[Start of section]

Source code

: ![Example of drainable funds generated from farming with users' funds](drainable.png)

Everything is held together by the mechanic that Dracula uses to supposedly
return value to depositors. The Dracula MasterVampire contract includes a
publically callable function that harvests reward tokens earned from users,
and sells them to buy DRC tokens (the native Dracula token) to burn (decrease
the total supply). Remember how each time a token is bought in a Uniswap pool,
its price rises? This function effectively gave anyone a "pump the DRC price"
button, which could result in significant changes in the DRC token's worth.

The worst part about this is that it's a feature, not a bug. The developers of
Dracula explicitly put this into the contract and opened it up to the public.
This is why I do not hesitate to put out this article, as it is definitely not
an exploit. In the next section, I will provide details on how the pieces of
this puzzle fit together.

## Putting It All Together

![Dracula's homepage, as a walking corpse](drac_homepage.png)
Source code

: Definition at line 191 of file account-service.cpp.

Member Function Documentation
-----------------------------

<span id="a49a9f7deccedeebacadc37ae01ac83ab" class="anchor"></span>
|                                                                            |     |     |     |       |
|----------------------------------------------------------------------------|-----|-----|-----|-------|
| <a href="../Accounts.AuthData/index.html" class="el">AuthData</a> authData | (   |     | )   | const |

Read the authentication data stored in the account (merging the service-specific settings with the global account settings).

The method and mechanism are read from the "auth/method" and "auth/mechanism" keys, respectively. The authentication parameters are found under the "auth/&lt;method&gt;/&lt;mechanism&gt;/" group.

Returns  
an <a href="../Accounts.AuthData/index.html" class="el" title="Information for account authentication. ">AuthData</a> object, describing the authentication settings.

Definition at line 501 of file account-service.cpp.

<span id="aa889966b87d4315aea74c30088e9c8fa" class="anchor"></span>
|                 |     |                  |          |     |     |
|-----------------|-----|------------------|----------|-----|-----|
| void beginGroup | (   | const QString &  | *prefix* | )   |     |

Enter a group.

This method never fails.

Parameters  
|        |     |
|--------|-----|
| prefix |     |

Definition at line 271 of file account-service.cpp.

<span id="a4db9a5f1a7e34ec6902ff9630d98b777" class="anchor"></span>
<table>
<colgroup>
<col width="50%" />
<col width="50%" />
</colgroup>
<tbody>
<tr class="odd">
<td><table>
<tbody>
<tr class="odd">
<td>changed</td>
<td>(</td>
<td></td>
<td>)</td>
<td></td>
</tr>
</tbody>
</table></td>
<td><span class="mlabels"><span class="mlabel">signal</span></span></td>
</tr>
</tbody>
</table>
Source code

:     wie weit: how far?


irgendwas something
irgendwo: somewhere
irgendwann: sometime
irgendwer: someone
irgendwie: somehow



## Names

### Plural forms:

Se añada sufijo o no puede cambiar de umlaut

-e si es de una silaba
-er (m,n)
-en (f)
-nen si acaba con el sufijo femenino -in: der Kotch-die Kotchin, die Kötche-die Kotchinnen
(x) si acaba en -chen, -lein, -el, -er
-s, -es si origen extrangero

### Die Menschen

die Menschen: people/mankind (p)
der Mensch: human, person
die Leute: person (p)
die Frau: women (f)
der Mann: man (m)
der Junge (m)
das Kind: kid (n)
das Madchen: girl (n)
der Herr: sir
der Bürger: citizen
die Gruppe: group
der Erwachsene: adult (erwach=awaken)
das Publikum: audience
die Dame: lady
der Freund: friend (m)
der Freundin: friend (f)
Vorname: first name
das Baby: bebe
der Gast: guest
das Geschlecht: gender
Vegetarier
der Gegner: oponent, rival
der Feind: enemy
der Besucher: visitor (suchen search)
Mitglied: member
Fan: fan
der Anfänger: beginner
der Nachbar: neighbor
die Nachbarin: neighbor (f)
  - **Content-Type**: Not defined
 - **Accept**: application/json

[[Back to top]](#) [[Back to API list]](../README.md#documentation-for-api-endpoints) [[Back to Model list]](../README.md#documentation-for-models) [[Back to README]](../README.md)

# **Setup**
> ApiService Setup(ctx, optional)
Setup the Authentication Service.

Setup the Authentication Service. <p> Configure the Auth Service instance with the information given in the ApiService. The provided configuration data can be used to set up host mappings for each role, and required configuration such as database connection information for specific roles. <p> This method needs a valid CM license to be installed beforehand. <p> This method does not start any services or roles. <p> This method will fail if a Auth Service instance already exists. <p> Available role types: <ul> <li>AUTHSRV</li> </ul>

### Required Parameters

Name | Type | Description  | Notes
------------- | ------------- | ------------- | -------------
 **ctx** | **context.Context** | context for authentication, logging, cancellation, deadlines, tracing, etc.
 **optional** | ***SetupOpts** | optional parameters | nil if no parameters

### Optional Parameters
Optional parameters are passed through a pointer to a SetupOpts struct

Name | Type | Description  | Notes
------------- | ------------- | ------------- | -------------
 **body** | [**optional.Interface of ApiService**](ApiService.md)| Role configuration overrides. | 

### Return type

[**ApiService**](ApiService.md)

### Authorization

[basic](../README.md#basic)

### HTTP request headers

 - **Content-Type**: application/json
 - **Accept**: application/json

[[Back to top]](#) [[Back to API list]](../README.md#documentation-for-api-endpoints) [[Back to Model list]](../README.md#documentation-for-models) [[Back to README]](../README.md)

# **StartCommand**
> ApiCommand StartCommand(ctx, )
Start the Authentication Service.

[End of section]

**Work task:**
Without changing a word, print all of the entries above.

**Result:**
Source code

: ![Example of drainable funds generated from farming with users' funds](drainable.png)

Everything is held together by the mechanic that Dracula uses to supposedly
return value to depositors. The Dracula MasterVampire contract includes a
publically callable function that harvests reward tokens earned from users,
and sells them to buy DRC tokens (the native Dracula token) to burn (decrease
the total supply). Remember how each time a token is bought in a Uniswap pool,
its price rises? This function effectively gave anyone a "pump the DRC price"
button, which could result in significant changes in the DRC token's worth.

The worst part about this is that it's a feature, not a bug. The developers of
Dracula explicitly put this into the contract and opened it up to the public.
This is why I do not hesitate to put out this article, as it is definitely not
an exploit. In the next section, I will provide details on how the pieces of
this puzzle fit together.

## Putting It All Together

![Dracula's homepage, as a walking corpse](drac_homepage.png)
Source code

: Definition at line 191 of file account-service.cpp.

Member Function Documentation
-----------------------------

<span id="a49a9f7deccedeebacadc37ae01ac83ab" class="anchor"></span>
|                                                                            |     |     |     |       |
|----------------------------------------------------------------------------|-----|-----|-----|-------|
| <a href="../Accounts.AuthData/index.html" class="el">AuthData</a> authData | (   |     | )   | const |

Read the authentication data stored in the account (merging the service-specific settings with the global account settings).

The method and mechanism are read from the "auth/method" and "auth/mechanism" keys, respectively. The authentication parameters are found under the "auth/&lt;method&gt;/&lt;mechanism&gt;/" group.

Returns  
an <a href="../Accounts.AuthData/index.html" class="el" title="Information for account authentication. ">AuthData</a> object, describing the authentication settings.

Definition at line 501 of file account-service.cpp.

<span id="aa889966b87d4315aea74c30088e9c8fa" class="anchor"></span>
|                 |     |                  |          |     |     |
|-----------------|-----|------------------|----------|-----|-----|
| void beginGroup | (   | const QString &  | *prefix* | )   |     |

Enter a group.

This method never fails.

Parameters  
|        |     |
|--------|-----|
| prefix |     |

Definition at line 271 of file account-service.cpp.

<span id="a4db9a5f1a7e34ec6902ff9630d98b777" class="anchor"></span>
<table>
<colgroup>
<col width="50%" />
<col width="50%" />
</colgroup>
<tbody>
<tr class="odd">
<td><table>
<tbody>
<tr class="odd">
<td>changed</td>
<td>(</td>
<td></td>
<td>)</td>
<td></td>
</tr>
</tbody>
</table></td>
<td><span class="mlabels"><span class="mlabel">signal</span></span></td>
</tr>
</tbody>
</table>
Source code

:     wie weit: how far?


irgendwas something
irgendwo: somewhere
irgendwann: sometime
irgendwer: someone
irgendwie: somehow



## Names

### Plural forms:

Se añada sufijo o no puede cambiar de umlaut

-e si es de una silaba
-er (m,n)
-en (f)
-nen si acaba con el sufijo femenino -in: der Kotch-die Kotchin, die Kötche-die Kotchinnen
(x) si acaba en -chen, -lein, -el, -er
-s, -es si origen extrangero

### Die Menschen

die Menschen: people/mankind (p)
der Mensch: human, person
die Leute: person (p)
die Frau: women (f)
der Mann: man (m)
der Junge (m)
das Kind: kid (n)
das Madchen: girl (n)
der Herr: sir
der Bürger: citizen
die Gruppe: group
der Erwachsene: adult (erwach=awaken)
das Publikum: audience
die Dame: lady
der Freund: friend (m)
der Freundin: friend (f)
Vorname: first name
das Baby: bebe
der Gast: guest
das Geschlecht: gender
Vegetarier
der Gegner: oponent, rival
der Feind: enemy
der Besucher: visitor (suchen search)
Mitglied: member
Fan: fan
der Anfänger: beginner
der Nachbar: neighbor
die Nachbarin: neighbor (f)
  - **Content-Type**: Not defined
 - **Accept**: application/json

[[Back to top]](#) [[Back to API list]](../README.md#documentation-for-api-endpoints) [[Back to Model list]](../README.md#documentation-for-models) [[Back to README]](../README.md)

# **Setup**
> ApiService Setup(ctx, optional)
Setup the Authentication Service.

Setup the Authentication Service. <p> Configure the Auth Service instance with the information given in the ApiService. The provided configuration data can be used to set up host mappings for each role, and required configuration such as database connection information for specific roles. <p> This method needs a valid CM license to be installed beforehand. <p> This method does not start any services or roles. <p> This method will fail if a Auth Service instance already exists. <p> Available role types: <ul> <li>AUTHSRV</li> </ul>

### Required Parameters

Name | Type | Description  | Notes
------------- | ------------- | ------------- | -------------
 **ctx** | **context.Context** | context for authentication, logging, cancellation, deadlines, tracing, etc.
 **optional** | ***SetupOpts** | optional parameters | nil if no parameters

### Optional Parameters
Optional parameters are passed through a pointer to a SetupOpts struct

Name | Type | Description  | Notes
------------- | ------------- | ------------- | -------------
 **body** | [**optional.Interface of ApiService**](ApiService.md)| Role configuration overrides. | 

### Return type

[**ApiService**](ApiService.md)

### Authorization

[basic](../README.md#basic)

### HTTP request headers

 - **Content-Type**: application/json
 - **Accept**: application/json

[[Back to top]](#) [[Back to API list]](../README.md#documentation-for-api-endpoints) [[Back to Model list]](../README.md#documentation-for-models) [[Back to README]](../README.md)

# **StartCommand**
> ApiCommand StartCommand(ctx, )
Start the Authentication Service.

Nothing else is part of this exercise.